§ WORK INSTRUCTION
Output the full listing below exactly as it reads, and skip anything that is a picture.

==============================

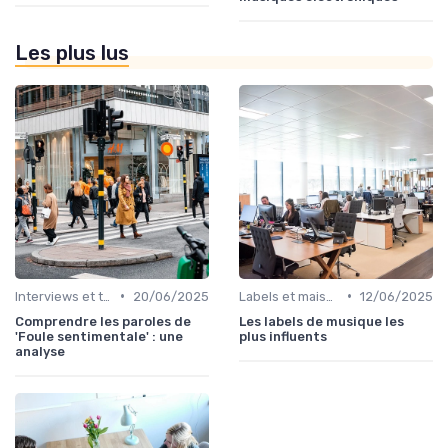
Les plus lus
•
•
Interviews et témoignages
20/06/2025
Labels et maisons de disques
12/06/2025
Comprendre les paroles de
Les labels de musique les
'Foule sentimentale' : une
plus influents
analyse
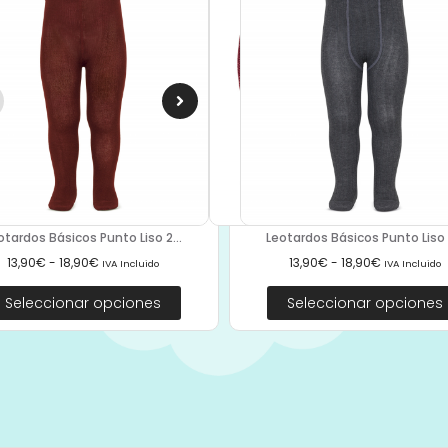
Leotardos Básicos Punto Liso 2
otardos Básicos Punto Liso 2...
13,90
€
-
18,90
€
13,90
€
-
18,90
€
IVA Incluido
IVA Incluido
Seleccionar opciones
Seleccionar opciones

==============================

§ TASK ANSWER
Les plus lus
•
•
Interviews et témoignages
20/06/2025
Labels et maisons de disques
12/06/2025
Comprendre les paroles de
Les labels de musique les
'Foule sentimentale' : une
plus influents
analyse
Leotardos Básicos Punto Liso 2
otardos Básicos Punto Liso 2...
13,90
€
-
18,90
€
13,90
€
-
18,90
€
IVA Incluido
IVA Incluido
Seleccionar opciones
Seleccionar opciones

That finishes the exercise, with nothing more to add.